Storia del Puzzle

Storia del Puzzle

Enigmi nell’antichità. Sconcertante esiste dalla notte dei tempi (quasi). Il matematico greco Archimede perplesso intorno al 250 aC per risolvere i problemi di geometria. Ha tagliato un quadrato in 14 pezzi e poi ha esaminato quante diverse configurazioni potevano essere fatte da quei 14 pezzi. Questo puzzle è stato recentemente risolto da Bill Cutler, un matematico della Cornell University, che ha mostrato che il puzzle ha 536 soluzioni veramente distinte.

Il primo puzzle

L’incisore e cartografo John Spilsbury ha il merito di aver inventato il primo puzzle nel 1767. Ha disegnato una mappa dell’impero Britannico sopra un pezzo di legno, poi ha usato un seghetto per tagliarlo in piccoli pezzi. I bambini oggi imparano ancora la geografia usando puzzle di mappe. In effetti, il “Puzzle geografico” è stato il primo puzzle in legno prodotto nel 1891 da Ravensburger , il principale produttore di puzzle al mondo.

Dopo questo ci fu un boom in tutta la nazione. I puzzle per adulti divennero popolari intorno al 1900 e nel 1908 i puzzle erano un punto fermo della classe superiore. Perché la classe superiore? I puzzle di legno erano costosi, in genere costavano $ 5 ciascuno (o $ 140 oggi). Per i lavoratori, che guadagnavano in media $ 50 al mese, i puzzle sarebbero stati un lusso. Nel tempo, i puzzle di cartone sono diventati un’opzione meno costosa, rendendo gli enigmi disponibili a tutti.

Curiosità sul Puzzle

Il 29 gennaio è il National Puzzle Day , il giorno perfetto per fare un piccolo esercizio cerebrale. Che si tratti di un cruciverba, un puzzle o un sudoku, i puzzle coinvolgono il nostro cervello in più di un modo.
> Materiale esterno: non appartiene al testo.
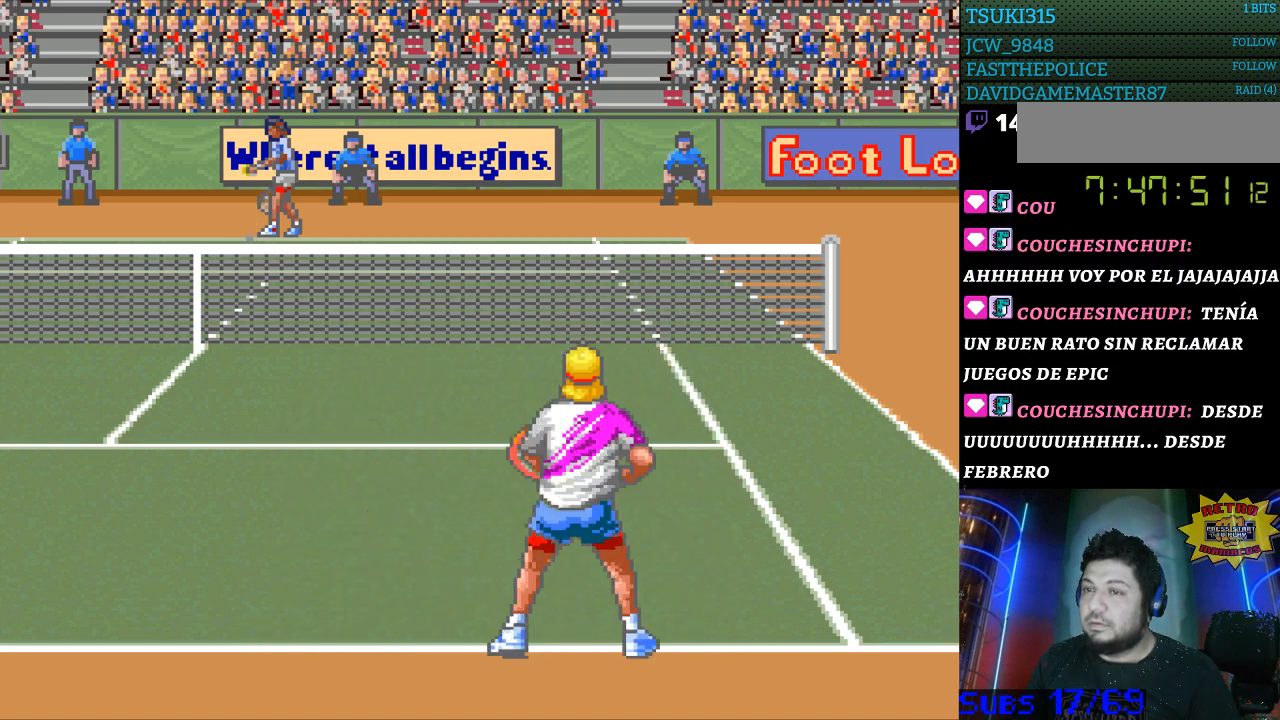
{"buttons": [], "events": [[33, "DPAD_LEFT", "down"], [133, "DPAD_LEFT", "up"], [367, "DPAD_RIGHT", "down"], [433, "DPAD_RIGHT", "up"]]}
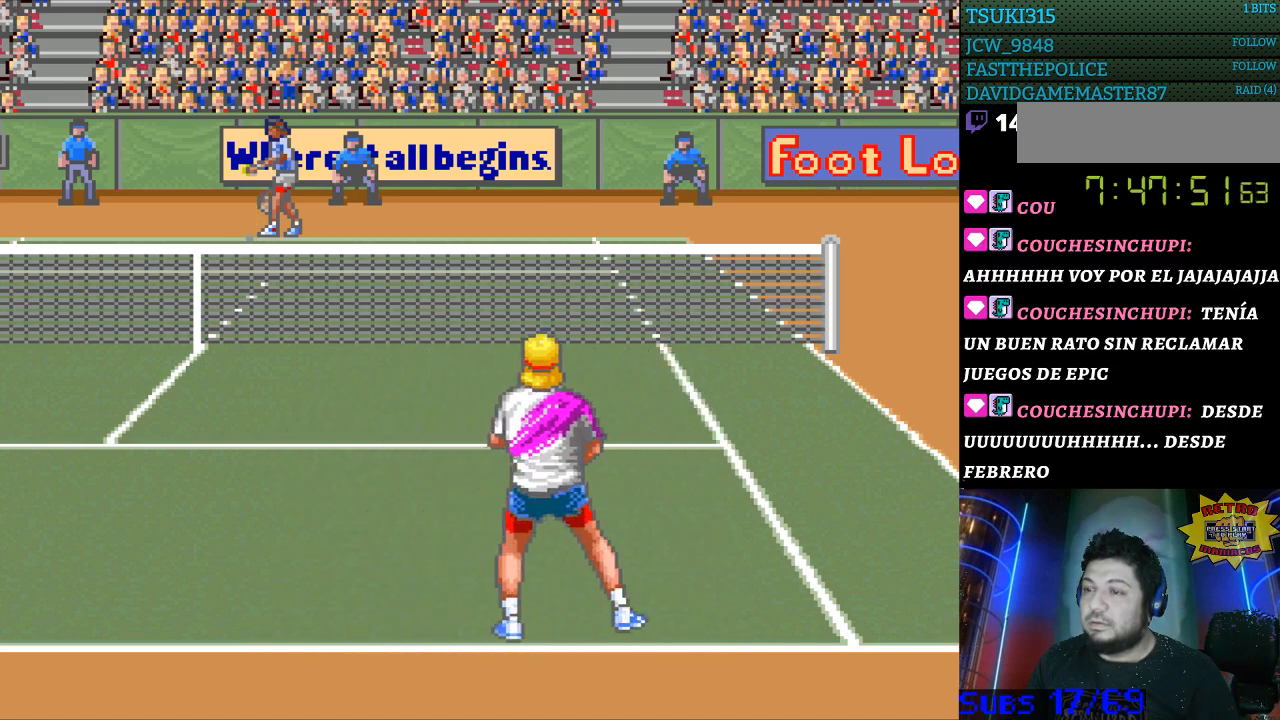
{"buttons": ["DPAD_RIGHT"], "events": [[200, "DPAD_LEFT", "down"], [267, "DPAD_LEFT", "up"], [433, "DPAD_RIGHT", "down"]]}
Durante la Grande Depressione negli Stati Uniti del 1929, quando il fondo dell’economia si ritirò e la disoccupazione e i livelli di povertà raggiunsero livelli sconcertanti, il puzzle ha assunto un ruolo vitale come fonte positiva di intrattenimento per la famiglia. In effetti, il puzzle ha aiutato a tenere insieme le famiglie durante il decennio di conflitti: il puzzle di legno tra i ricchi e il puzzle di cartone tra i poveri.

Una gradita fuga, cosi venne definita all’epoca, i puzzle offrivano alle persone una fuga tranquilla ed economica dall’economia travagliata. Nel 1932 emerse un nuovo concetto: un puzzle settimanale. Il “Jig of the Week” veniva venduto in edicola ogni mercoledì. Nel febbraio del 1933, la produzione di puzzle raggiunse il massimo storico di 10 milioni di puzzle a settimana.

Furono gli anni ’30 videro anche un aumento del numero di individui che entrarono nel mercato dei puzzle in legno, molti con metodi di produzione unici e artigianali. sono questi pionieri dell’artigianato che hanno stabilito l’eredità moderna che i tagliatori di puzzle in legno continuano oggi. Un metodo di produzione eccezionale e unico prese vita negli anni ’30 quando un uomo di nome Charles Russell di Auburn, Massachusetts, modellò una lama per sega sulla macchina da cucire di sua moglie e iniziò a tagliare puzzle in legno con essa.

Il boom dei Puzzle

I puzzle sono cresciuti letteralmente. Infatti, nel 1977, Ravensburger ha debuttato con il puzzle più grande del mondo per i suoi tempi, con 5.000 pezzi. Oggi, il puzzle Disney più grande del mondo, soprannominato ” Memorable Disney Moments “, conta 40.320 pezzi. I creatori del puzzle hanno impiegato 650 ore per tracciare manualmente ciascuna delle 10 scene da renderizzare digitalmente sul computer e altre 400 ore per piegare le lamiere di acciaio con un martello per creare lo strumento di taglio.

Per quanto possiamo risalire, il puzzle è stato arte e artigianato in parti uguali, guidati da puzzle che corrono per posizionare l’ultimo pezzo e risolvere il puzzle. Proprio come negli anni passati, è più che mai una tregua dallo stile di vita frenetico di oggi rilassarsi e connettersi l’un con l’altro su un obiettivo condiviso.